In that previous post I mentioned the undeniable buzz that I get from seeing my words on screen, and from knowing that anyone in the world with internet access could potentially see them too. I’m sufficiently grounded not to get carried away with this, but I do want to see if I have it in me to publish something. When I retired, my boss – a man I respect and admire hugely – gave me a personal present in addition to the general gifts that I received. It was a beautiful fountain pen, and he told me it was ‘for your first book signing!’ I’d worked for him for nearly 10 years, and he knew me well! I’m not going to give any details of my plan just yet, largely because I’ll look a complete idiot if it comes to nothing, but I have already started work on what I hope will be a piece of published work. And I’m hoping that it will be my first, rather than only, piece.

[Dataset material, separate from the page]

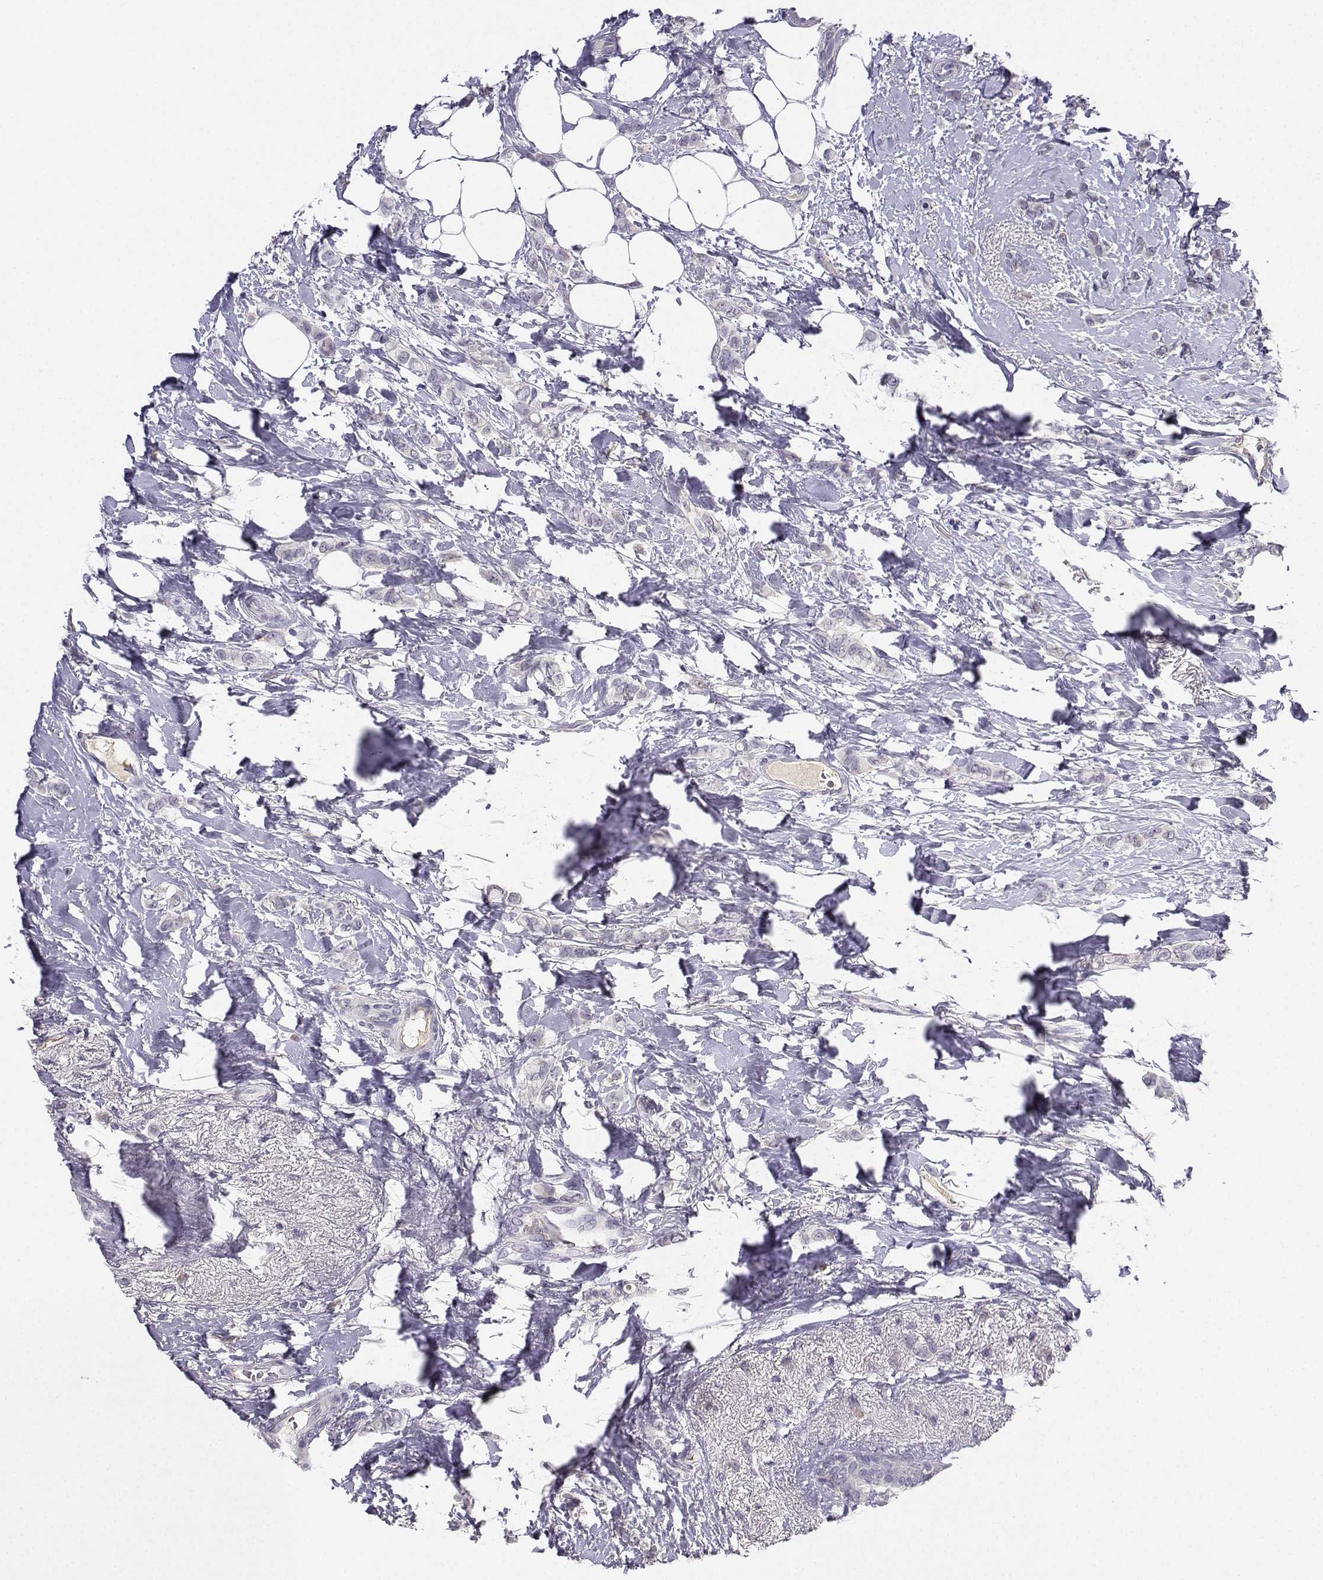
{"staining": {"intensity": "negative", "quantity": "none", "location": "none"}, "tissue": "breast cancer", "cell_type": "Tumor cells", "image_type": "cancer", "snomed": [{"axis": "morphology", "description": "Lobular carcinoma"}, {"axis": "topography", "description": "Breast"}], "caption": "DAB (3,3'-diaminobenzidine) immunohistochemical staining of human lobular carcinoma (breast) displays no significant positivity in tumor cells.", "gene": "CALY", "patient": {"sex": "female", "age": 66}}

What I have in mind is very much a vanity project, and I know that it is likely to be appreciated more by me than by any potential readers. But I have a slowly burning desire to see if I can actually do it and hopefully find a wider audience. The traditional route into publishing was always to find a publishing company prepared to invest in bringing your work to life in a physical book, which would then be available in bookshops, supermarkets, charity shops, remainders bins etc. The huge growth in electronic publishing over the past 10-15 years has made it much easier to get work into ‘print,’ though I imagine a great many ‘books’ never see the light of day now as tangible copies. Looking through the websites which offer these, it is obvious that the absence of a publisher’s critical, commercial eye has lowered the bar considerably. Any old rubbish can now be self-published, so why not my rubbish too? Joking aside, there are also a huge number of authors who can now publish excellent work that they might have previously been unable to do, though, and I’m a firm believer in the freedom of writers to be enabled to offer their work as widely as possible.

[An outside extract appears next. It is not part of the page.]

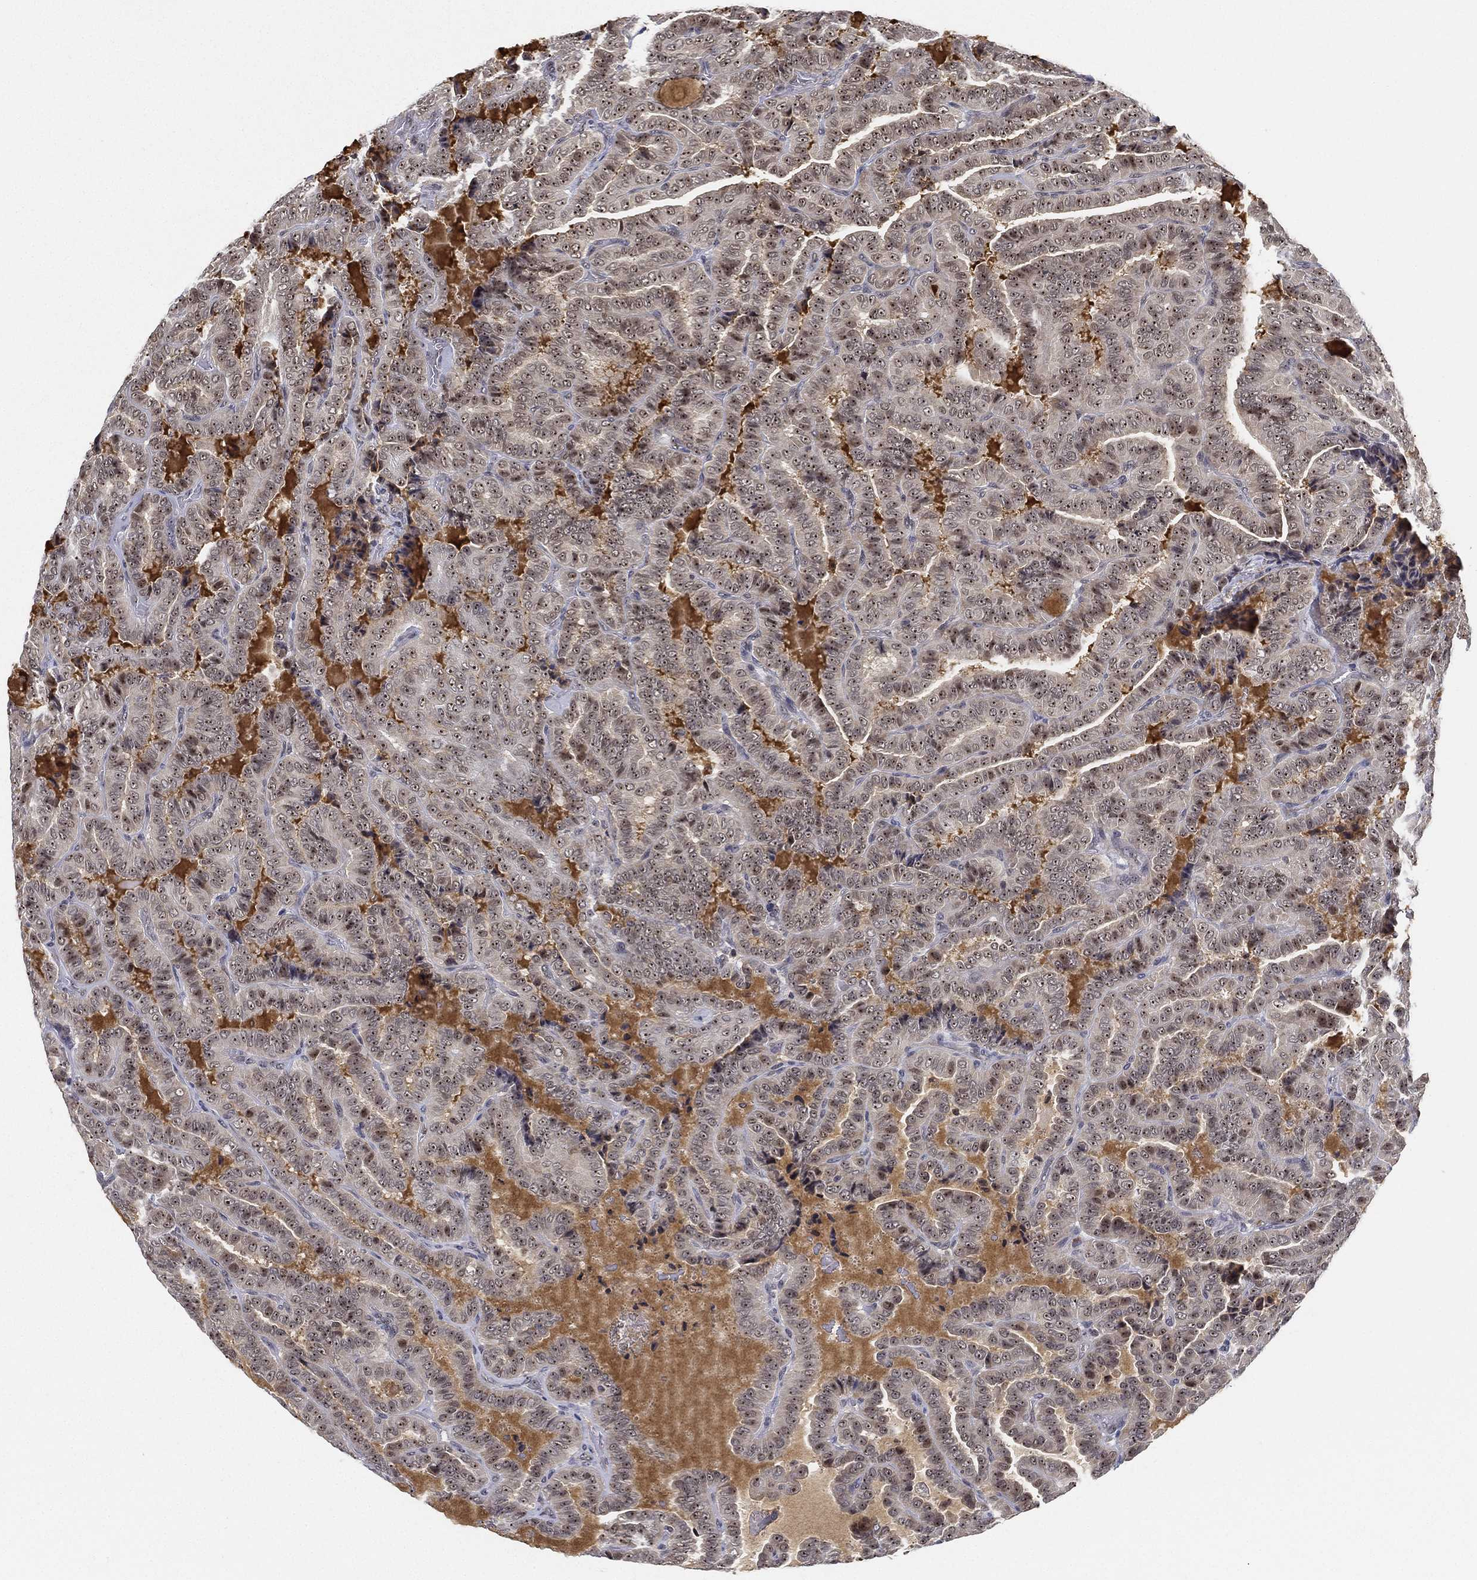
{"staining": {"intensity": "moderate", "quantity": ">75%", "location": "nuclear"}, "tissue": "thyroid cancer", "cell_type": "Tumor cells", "image_type": "cancer", "snomed": [{"axis": "morphology", "description": "Papillary adenocarcinoma, NOS"}, {"axis": "topography", "description": "Thyroid gland"}], "caption": "Brown immunohistochemical staining in human papillary adenocarcinoma (thyroid) demonstrates moderate nuclear staining in approximately >75% of tumor cells.", "gene": "PPP1R16B", "patient": {"sex": "female", "age": 39}}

Knowing absolutely nothing about the process I thought it best to do a little research. I’m nowhere near completing my masterpiece, but I wanted to know what I was letting myself in for. The two formats I know best are Kindle and iBooks, so I started with them. Well, that was the plan. I ventured onto Amazon’s website and started to work my way through the copious pages of advice on how to get my writing onto every Kindle in the world. To say there’s a lot of it would be an understatement! The first potential stumbling block was that I would have to choose a price and royalty rate. But I’m not sufficiently deluded to think that anyone would ever want to pay to read anything I’ve written, so the two royalty options of 35% and 70% would amount to the same thing for me: nothing. I couldn’t see how the system coped with that, so I gave up for now and didn’t even bother looking at the corresponding Apple pages. Words like ‘cart’ and ‘horse’ were looming in my brain, anyway.
Looking ahead, I have a huge task ahead of me to get my work into a state that I regard as fit to publish. But at least when I’ve done that I can just sit back and wait for the readership figures to explode, can’t I? Er, possibly not! I follow and am followed by a number of authors on Twitter, and now have a growing band of Facebook friends who are authors. The majority of these only publish electronically, and it has been an eye-opening experience for me to see how hard they have to work to promote their books. Electronic publishing may make it easier to get your work out there, but you lose the visible, tangible route to sales in shops and need to find other promotional routes. Working on tiny budgets, paid-for advertising is usually a no-no, so how do they do it? Is this something I really want to commit myself to? I guess the big difference is that I am doing this for fun and to satisfy my ego and ambitions. Plenty of others are doing this to earn a living, with the ever-present threat of having to get a ‘real’ job if the writing doesn’t work. Clearly, the use of social media plays an important part in marketing e-published books: it is, after all, complementary. If you are aiming to sell your work online, market it online in whatever way is available to you! We’ve all seen the ‘sponsored links’ on Twitter, Facebook, Instagram et al, and virtual ‘word of mouth’ can be very advantageous. And you can try other ways too. One of my Facebook friends has recently added a YouTube video to the marketing armoury for her latest book. I think this is stunning in its use of images, music and the spoken word:
And the book is very good too!
Do I want to do this? I’m probably many months away from the time for it, but it’s an exciting prospect. Why not feed my vanity as much as I can, although I doubt I’d ever get myself onto YouTube! I’ll revisit this post as a reminder to us both if I ever get there. Wish me luck!